Stored data entries:
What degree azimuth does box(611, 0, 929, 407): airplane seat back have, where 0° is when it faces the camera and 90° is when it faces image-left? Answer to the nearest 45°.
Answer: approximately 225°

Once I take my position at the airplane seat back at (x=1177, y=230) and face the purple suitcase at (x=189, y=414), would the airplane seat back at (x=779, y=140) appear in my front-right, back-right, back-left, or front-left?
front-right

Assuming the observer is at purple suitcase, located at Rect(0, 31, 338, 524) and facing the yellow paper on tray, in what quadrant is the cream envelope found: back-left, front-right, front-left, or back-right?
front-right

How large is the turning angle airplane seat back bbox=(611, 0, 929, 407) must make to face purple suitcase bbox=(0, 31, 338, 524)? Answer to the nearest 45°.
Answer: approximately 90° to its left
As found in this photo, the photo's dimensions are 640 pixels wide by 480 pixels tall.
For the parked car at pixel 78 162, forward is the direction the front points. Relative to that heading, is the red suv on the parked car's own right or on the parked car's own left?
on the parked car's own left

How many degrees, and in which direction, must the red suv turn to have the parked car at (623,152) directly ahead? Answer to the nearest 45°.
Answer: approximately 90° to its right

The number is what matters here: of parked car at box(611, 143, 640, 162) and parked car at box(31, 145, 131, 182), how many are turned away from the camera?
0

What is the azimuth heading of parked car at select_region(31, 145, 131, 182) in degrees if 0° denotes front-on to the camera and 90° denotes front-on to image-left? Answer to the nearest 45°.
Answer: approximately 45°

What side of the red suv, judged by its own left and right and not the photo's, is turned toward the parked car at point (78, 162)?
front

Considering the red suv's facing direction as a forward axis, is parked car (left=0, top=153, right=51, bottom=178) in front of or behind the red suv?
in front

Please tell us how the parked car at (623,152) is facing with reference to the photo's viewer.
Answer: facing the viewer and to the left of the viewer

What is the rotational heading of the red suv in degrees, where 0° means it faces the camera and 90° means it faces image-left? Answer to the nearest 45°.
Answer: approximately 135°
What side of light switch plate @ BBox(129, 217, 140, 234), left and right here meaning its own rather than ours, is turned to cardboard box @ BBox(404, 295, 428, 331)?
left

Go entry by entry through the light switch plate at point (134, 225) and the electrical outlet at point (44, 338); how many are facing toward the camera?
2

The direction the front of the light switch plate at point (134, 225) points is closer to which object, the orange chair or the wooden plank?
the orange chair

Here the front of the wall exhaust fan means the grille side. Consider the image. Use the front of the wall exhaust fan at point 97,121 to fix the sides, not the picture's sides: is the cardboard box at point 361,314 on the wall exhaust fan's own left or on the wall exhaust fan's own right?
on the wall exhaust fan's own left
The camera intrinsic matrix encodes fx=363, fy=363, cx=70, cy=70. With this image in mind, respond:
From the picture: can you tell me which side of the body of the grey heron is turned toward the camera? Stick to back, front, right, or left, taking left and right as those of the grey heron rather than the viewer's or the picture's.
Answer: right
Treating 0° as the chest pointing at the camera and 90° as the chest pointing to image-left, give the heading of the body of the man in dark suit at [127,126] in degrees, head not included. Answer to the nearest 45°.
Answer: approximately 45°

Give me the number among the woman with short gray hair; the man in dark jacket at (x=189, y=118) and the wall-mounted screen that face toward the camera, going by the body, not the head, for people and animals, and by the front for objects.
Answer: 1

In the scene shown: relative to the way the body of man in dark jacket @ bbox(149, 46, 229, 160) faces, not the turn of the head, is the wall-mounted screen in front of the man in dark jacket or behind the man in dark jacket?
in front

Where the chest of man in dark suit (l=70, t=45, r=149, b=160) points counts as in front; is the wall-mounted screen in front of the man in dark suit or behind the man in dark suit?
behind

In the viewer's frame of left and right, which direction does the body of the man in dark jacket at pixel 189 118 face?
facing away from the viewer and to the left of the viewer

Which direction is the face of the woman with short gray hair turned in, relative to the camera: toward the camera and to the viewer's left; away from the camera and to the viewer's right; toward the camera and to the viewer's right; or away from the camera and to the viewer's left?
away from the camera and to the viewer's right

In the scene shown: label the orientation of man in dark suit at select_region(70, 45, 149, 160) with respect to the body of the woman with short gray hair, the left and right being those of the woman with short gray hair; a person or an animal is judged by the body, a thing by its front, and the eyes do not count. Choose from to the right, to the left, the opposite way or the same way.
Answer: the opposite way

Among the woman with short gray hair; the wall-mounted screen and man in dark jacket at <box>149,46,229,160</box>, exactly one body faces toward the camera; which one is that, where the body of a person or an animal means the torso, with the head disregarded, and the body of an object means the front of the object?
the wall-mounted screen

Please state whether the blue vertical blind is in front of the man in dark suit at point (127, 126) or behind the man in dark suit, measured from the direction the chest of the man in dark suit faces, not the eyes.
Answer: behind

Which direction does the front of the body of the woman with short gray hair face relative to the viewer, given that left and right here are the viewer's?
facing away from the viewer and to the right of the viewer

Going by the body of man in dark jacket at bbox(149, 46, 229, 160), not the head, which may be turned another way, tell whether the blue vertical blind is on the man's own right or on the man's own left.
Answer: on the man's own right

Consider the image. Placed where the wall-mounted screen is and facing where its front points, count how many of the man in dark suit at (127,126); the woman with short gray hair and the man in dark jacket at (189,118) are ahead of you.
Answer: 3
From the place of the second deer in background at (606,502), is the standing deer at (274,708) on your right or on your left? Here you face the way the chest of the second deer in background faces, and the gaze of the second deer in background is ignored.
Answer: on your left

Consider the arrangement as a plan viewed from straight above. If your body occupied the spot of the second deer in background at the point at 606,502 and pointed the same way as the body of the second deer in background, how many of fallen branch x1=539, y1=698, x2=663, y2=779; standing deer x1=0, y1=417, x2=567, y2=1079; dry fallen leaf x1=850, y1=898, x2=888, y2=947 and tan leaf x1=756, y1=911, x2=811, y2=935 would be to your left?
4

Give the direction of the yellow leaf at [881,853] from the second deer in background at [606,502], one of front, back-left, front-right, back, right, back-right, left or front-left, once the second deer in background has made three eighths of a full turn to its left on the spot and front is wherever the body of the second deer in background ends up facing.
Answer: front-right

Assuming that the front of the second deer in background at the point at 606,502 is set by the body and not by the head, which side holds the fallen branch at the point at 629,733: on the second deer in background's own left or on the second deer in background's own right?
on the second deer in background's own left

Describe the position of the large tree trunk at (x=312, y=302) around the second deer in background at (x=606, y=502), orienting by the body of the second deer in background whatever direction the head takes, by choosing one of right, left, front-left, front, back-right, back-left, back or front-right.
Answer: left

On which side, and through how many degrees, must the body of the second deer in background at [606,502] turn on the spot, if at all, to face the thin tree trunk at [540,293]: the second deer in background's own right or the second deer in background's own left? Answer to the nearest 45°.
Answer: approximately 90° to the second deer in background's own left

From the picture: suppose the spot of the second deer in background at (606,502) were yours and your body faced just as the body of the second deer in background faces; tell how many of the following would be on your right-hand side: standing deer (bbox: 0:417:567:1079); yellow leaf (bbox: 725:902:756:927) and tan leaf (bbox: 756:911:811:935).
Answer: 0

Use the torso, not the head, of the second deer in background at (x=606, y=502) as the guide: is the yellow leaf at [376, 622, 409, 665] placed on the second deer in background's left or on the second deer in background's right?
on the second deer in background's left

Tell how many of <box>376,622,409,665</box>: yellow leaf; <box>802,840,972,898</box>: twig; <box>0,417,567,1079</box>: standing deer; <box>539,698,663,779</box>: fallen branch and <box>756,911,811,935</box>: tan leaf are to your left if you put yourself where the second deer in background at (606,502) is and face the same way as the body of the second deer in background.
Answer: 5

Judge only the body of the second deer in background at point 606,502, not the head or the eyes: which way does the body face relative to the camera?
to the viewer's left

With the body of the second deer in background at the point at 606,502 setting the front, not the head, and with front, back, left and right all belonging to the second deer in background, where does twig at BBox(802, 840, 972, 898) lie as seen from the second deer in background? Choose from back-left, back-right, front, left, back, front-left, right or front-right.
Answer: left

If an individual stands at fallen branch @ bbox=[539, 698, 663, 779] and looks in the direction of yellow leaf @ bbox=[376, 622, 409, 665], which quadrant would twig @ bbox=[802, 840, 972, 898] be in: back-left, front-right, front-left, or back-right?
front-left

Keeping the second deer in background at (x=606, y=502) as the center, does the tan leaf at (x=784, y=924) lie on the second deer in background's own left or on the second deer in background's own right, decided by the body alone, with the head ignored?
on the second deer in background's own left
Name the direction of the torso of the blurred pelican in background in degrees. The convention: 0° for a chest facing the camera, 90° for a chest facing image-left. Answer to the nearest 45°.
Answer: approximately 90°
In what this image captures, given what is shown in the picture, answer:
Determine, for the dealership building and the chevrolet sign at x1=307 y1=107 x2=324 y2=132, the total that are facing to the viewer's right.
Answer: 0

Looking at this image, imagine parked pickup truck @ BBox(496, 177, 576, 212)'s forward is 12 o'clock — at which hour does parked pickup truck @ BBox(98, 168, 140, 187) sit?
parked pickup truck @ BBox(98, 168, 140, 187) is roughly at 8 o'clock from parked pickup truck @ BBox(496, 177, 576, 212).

REQUIRED ACTION.
Rewrite the lines from the one containing "Consider the arrangement" through the one containing "Answer: front-right", changing "yellow leaf" to "golden leaf" and keeping everything else unchanged.

OUTPUT FOR THIS EXERCISE.
Consider the arrangement as a plan viewed from straight above. If your body occupied the spot of the second deer in background at the point at 606,502 and pointed the same way as the body of the second deer in background, how many of fallen branch x1=539, y1=698, x2=663, y2=779; standing deer x1=0, y1=417, x2=567, y2=1079; dry fallen leaf x1=850, y1=898, x2=888, y2=947 and tan leaf x1=756, y1=911, x2=811, y2=935 would be to your left?
4

Give the direction of the golden leaf at [881,853] from the second deer in background at [606,502], one of front, back-left, front-right, back, right, back-right, left or front-left, once the second deer in background has made three eighths of a full turn to its left on the spot and front is wherever the body of the second deer in background ends up facing.
Answer: front-right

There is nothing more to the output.